**What this task involves:** When the string "newcommand" appears in a line of the records, show the whole line.

**Material for this task:**
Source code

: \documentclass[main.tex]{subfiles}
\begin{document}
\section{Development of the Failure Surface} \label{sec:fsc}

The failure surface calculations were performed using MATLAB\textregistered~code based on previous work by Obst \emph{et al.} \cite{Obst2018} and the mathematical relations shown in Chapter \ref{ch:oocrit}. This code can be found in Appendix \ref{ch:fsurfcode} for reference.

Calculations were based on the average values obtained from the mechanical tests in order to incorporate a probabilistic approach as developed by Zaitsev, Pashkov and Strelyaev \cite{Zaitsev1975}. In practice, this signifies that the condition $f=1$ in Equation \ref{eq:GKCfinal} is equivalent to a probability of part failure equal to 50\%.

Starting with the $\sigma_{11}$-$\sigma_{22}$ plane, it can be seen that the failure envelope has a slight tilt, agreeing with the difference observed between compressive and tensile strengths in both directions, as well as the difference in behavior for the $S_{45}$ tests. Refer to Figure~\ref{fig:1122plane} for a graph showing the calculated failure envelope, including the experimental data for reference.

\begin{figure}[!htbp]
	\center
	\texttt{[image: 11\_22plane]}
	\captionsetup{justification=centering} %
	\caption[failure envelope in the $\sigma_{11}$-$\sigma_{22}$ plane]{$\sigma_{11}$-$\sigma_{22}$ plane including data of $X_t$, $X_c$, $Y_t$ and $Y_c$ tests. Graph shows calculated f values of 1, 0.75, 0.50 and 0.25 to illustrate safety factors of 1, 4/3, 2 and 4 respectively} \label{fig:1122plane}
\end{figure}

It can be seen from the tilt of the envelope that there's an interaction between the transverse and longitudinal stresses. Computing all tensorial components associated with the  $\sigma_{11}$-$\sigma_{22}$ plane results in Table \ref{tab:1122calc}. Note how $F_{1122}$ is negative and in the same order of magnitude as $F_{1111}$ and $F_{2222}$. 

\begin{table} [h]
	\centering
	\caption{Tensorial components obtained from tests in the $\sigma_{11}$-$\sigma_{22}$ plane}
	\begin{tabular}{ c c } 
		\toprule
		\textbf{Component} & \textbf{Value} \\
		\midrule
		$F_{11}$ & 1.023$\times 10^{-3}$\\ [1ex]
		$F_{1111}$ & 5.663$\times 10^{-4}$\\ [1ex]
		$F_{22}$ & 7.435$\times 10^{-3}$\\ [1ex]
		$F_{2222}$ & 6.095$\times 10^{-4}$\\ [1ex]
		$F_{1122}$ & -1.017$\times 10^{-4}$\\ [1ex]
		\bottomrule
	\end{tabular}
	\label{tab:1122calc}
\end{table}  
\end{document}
...
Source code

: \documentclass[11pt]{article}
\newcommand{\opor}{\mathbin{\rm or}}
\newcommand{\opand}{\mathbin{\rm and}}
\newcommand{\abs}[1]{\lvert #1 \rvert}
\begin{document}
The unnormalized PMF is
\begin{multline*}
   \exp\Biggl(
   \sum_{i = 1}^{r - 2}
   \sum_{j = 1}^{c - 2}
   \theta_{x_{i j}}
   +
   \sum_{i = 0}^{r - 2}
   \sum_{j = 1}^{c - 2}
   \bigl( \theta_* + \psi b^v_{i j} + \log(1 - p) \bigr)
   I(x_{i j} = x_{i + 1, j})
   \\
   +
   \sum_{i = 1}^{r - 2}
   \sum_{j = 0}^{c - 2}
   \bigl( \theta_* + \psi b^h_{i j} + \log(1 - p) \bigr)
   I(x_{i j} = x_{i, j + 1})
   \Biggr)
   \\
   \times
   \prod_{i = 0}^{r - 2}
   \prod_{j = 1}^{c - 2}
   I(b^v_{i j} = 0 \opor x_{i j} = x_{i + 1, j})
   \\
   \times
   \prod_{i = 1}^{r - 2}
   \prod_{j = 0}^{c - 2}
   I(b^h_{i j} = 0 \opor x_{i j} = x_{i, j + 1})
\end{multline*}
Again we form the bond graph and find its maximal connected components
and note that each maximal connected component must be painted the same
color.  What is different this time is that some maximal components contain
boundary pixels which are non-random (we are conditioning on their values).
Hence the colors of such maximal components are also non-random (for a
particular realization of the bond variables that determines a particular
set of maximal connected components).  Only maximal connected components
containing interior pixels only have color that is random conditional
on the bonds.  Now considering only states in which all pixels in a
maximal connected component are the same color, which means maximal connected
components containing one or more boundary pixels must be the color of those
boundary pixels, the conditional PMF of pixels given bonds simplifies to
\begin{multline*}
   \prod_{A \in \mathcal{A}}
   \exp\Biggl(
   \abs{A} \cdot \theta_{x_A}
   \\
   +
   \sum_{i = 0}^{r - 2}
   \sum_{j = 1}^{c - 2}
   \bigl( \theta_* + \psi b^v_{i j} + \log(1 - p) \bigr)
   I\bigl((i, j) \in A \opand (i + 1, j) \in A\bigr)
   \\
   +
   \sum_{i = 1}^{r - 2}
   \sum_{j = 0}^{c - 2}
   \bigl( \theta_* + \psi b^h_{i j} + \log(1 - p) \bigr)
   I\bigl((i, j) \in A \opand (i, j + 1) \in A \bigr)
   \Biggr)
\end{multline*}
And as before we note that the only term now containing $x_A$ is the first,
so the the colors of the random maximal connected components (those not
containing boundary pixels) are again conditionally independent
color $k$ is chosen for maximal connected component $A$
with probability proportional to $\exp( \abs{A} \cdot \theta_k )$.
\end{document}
* * *
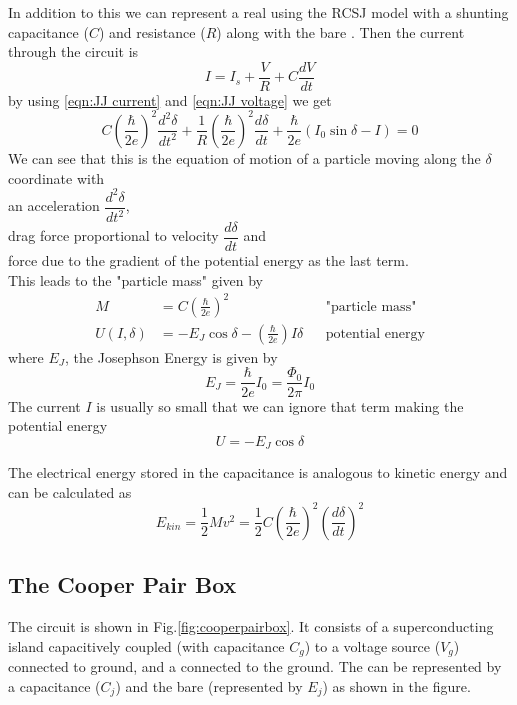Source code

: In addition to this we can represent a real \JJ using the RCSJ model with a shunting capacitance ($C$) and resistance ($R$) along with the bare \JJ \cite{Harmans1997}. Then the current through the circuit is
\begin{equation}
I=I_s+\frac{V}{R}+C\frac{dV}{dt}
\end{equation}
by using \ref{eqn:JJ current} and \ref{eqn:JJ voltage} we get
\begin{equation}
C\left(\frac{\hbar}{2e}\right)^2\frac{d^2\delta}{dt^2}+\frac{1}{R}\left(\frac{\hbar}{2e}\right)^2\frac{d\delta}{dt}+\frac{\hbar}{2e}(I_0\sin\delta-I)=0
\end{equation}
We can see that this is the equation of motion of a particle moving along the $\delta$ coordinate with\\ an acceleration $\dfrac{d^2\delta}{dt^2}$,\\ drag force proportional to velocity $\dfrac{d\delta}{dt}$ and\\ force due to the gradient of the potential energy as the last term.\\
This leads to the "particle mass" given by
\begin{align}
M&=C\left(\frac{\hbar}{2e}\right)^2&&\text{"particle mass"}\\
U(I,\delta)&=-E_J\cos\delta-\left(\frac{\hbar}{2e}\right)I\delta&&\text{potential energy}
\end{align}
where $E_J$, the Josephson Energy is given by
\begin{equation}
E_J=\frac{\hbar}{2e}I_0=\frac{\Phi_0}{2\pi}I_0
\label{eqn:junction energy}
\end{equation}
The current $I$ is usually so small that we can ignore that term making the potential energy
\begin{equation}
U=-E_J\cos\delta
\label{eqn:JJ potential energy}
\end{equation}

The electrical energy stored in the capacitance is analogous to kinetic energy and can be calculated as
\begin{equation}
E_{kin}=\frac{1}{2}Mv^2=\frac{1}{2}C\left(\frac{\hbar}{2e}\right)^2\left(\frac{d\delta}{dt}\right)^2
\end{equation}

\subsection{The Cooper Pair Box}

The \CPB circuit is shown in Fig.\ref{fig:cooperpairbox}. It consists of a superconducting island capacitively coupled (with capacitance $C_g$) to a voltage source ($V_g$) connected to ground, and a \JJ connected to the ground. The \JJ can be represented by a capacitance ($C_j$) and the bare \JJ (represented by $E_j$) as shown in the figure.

**Task output:**
\newcommand{\opor}{\mathbin{\rm or}}
\newcommand{\opand}{\mathbin{\rm and}}
\newcommand{\abs}[1]{\lvert #1 \rvert}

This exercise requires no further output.